▶ [Excerpted passage]:
I don't know why the hell am I here anyway. Why the hell I torture myself? I guess the reason I gave myself before isn't that valid anymore. It didn't turn out as perfect as I wished and happened the conflicts that I didn't expect to happen.

There's few things happened on me recently and I feel so terrible. Feels like staying in my room for the rest of my life. The feeling is like you got an E for your Maths and your mom punished you by not letting you have snacks for a month, then your dad came to you with a cane. And your brother laughed at you. Even I have friends, they just don't understand and wouldn't show up at the right time. And I can't go anywhere by myself at the hour where everywhere is closed. So shit.

I'm weak, emotionally. I can cry for little stuffs and situations that's not pleasant at all.

2 days ago, someone stole my Pendrive. I forgot to unplugged it out from the CPU, 5 minutes later, it's gone. I asked around, even the tutor. I cried once I stepped out of the lab. Not like it has important things inside, but it's my 3rd one. My very 3rd one! Also given by him. I just can't believe it disappear from my side again. When do I freaking learn my lesson?!

The worst part of the day is, my steamed chicken rice fell in the bus while I was going to tag my card! My dinner!! And, the driver had to sweep the floor before it depart. I was thinking why the hell it happened on me. It just sucks terribly.

For that half day, I didn't eat anything. I was starving till I wanna cry. But I beared it till I had to cook my own dinner. I've grown up. Not the girl that cries when she doesn't have food in front of her anymore. Because I'm without him now.

2 stars*:

Cathy C said...

aiyooorr...why you sound so emo?? make me feel like you damn cham like that...few more months then graduate edi..patience ya

_VeL_ said...

Once a while, I'm this emotional wan la. Anyway, can't wait for the last day of the semester. It's just so stress sometimes.

▶ [Description of the task]: Repeat the blog post about a bad couple of days word for word, from "For that half" to "so stress sometimes.".

▶ [Stored rows]:

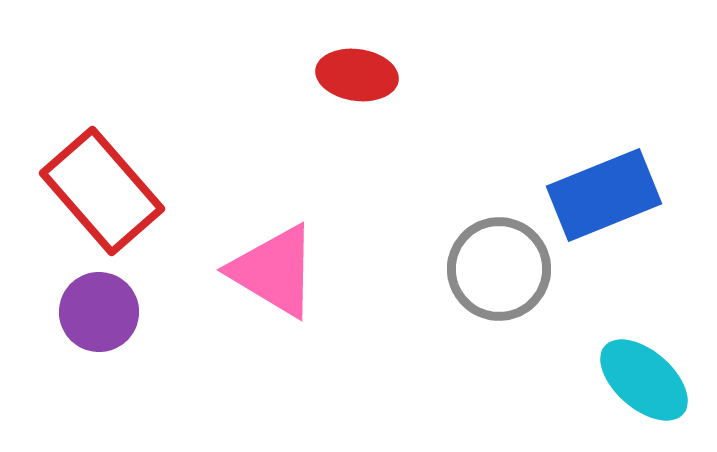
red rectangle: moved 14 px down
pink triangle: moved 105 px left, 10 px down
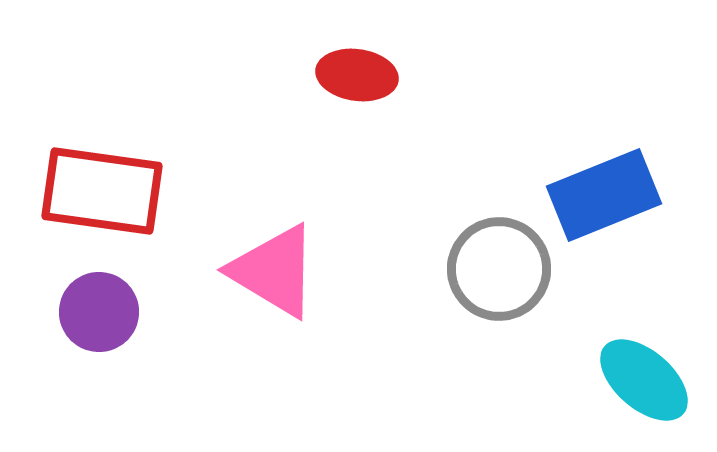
red rectangle: rotated 41 degrees counterclockwise
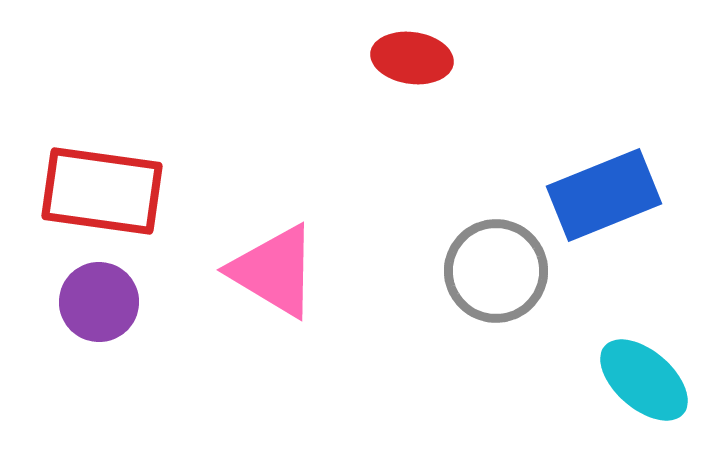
red ellipse: moved 55 px right, 17 px up
gray circle: moved 3 px left, 2 px down
purple circle: moved 10 px up
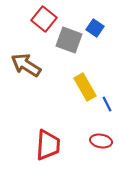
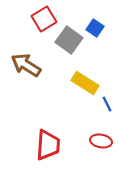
red square: rotated 20 degrees clockwise
gray square: rotated 16 degrees clockwise
yellow rectangle: moved 4 px up; rotated 28 degrees counterclockwise
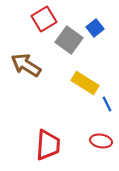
blue square: rotated 18 degrees clockwise
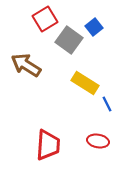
red square: moved 1 px right
blue square: moved 1 px left, 1 px up
red ellipse: moved 3 px left
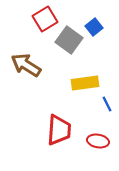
yellow rectangle: rotated 40 degrees counterclockwise
red trapezoid: moved 11 px right, 15 px up
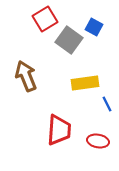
blue square: rotated 24 degrees counterclockwise
brown arrow: moved 11 px down; rotated 36 degrees clockwise
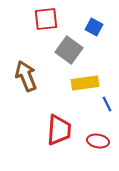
red square: moved 1 px right; rotated 25 degrees clockwise
gray square: moved 10 px down
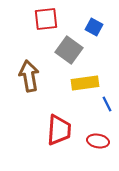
brown arrow: moved 3 px right; rotated 12 degrees clockwise
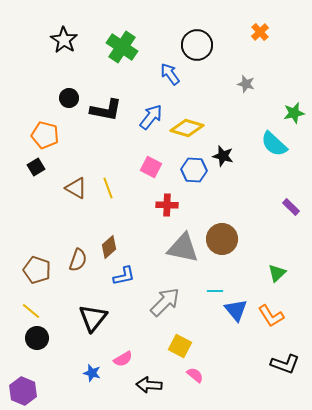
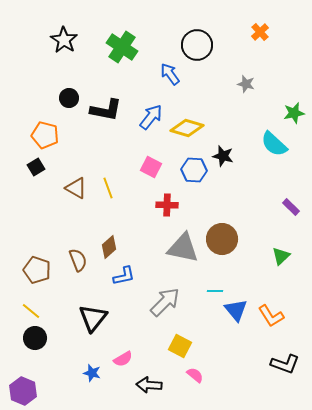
brown semicircle at (78, 260): rotated 40 degrees counterclockwise
green triangle at (277, 273): moved 4 px right, 17 px up
black circle at (37, 338): moved 2 px left
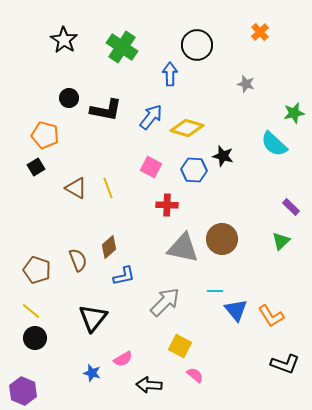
blue arrow at (170, 74): rotated 35 degrees clockwise
green triangle at (281, 256): moved 15 px up
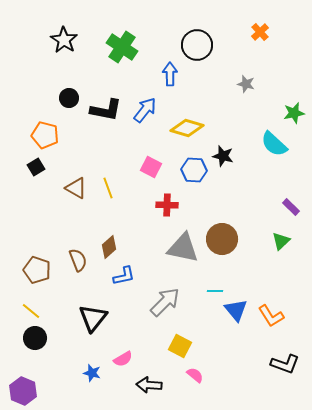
blue arrow at (151, 117): moved 6 px left, 7 px up
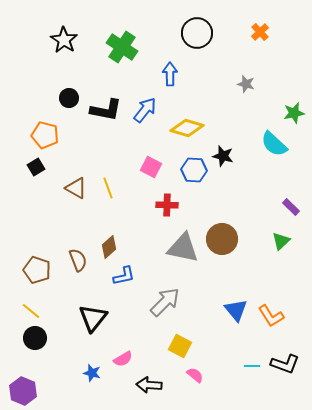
black circle at (197, 45): moved 12 px up
cyan line at (215, 291): moved 37 px right, 75 px down
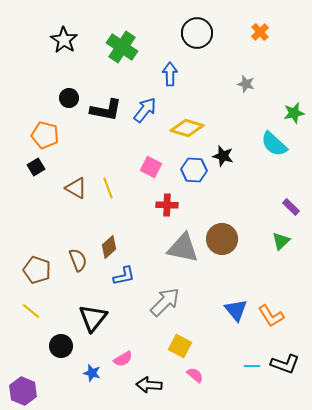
black circle at (35, 338): moved 26 px right, 8 px down
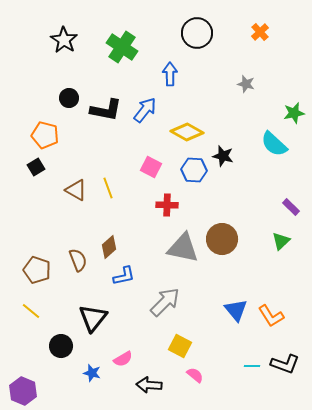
yellow diamond at (187, 128): moved 4 px down; rotated 12 degrees clockwise
brown triangle at (76, 188): moved 2 px down
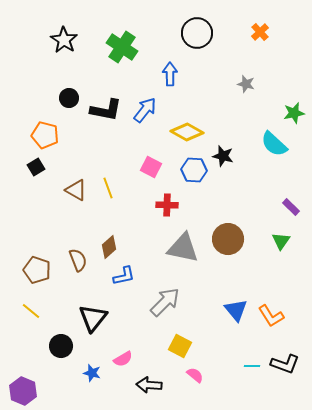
brown circle at (222, 239): moved 6 px right
green triangle at (281, 241): rotated 12 degrees counterclockwise
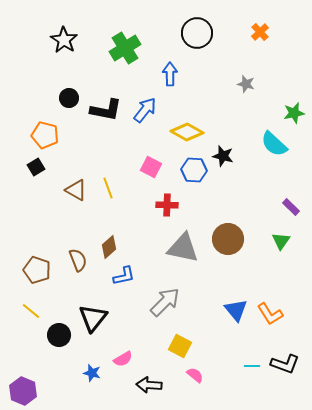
green cross at (122, 47): moved 3 px right, 1 px down; rotated 24 degrees clockwise
orange L-shape at (271, 316): moved 1 px left, 2 px up
black circle at (61, 346): moved 2 px left, 11 px up
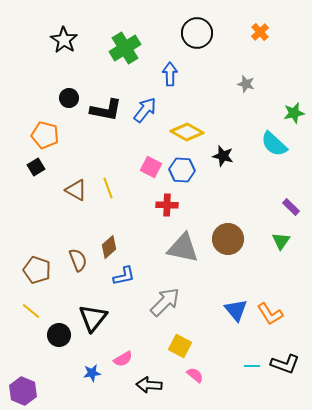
blue hexagon at (194, 170): moved 12 px left
blue star at (92, 373): rotated 24 degrees counterclockwise
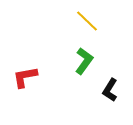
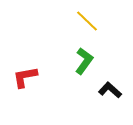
black L-shape: rotated 100 degrees clockwise
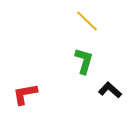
green L-shape: rotated 20 degrees counterclockwise
red L-shape: moved 17 px down
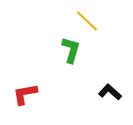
green L-shape: moved 13 px left, 11 px up
black L-shape: moved 2 px down
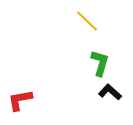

▶ [Result below]:
For that half day, I didn't eat anything. I was starving till I wanna cry. But I beared it till I had to cook my own dinner. I've grown up. Not the girl that cries when she doesn't have food in front of her anymore. Because I'm without him now.

2 stars*:

Cathy C said...

aiyooorr...why you sound so emo?? make me feel like you damn cham like that...few more months then graduate edi..patience ya

_VeL_ said...

Once a while, I'm this emotional wan la. Anyway, can't wait for the last day of the semester. It's just so stress sometimes.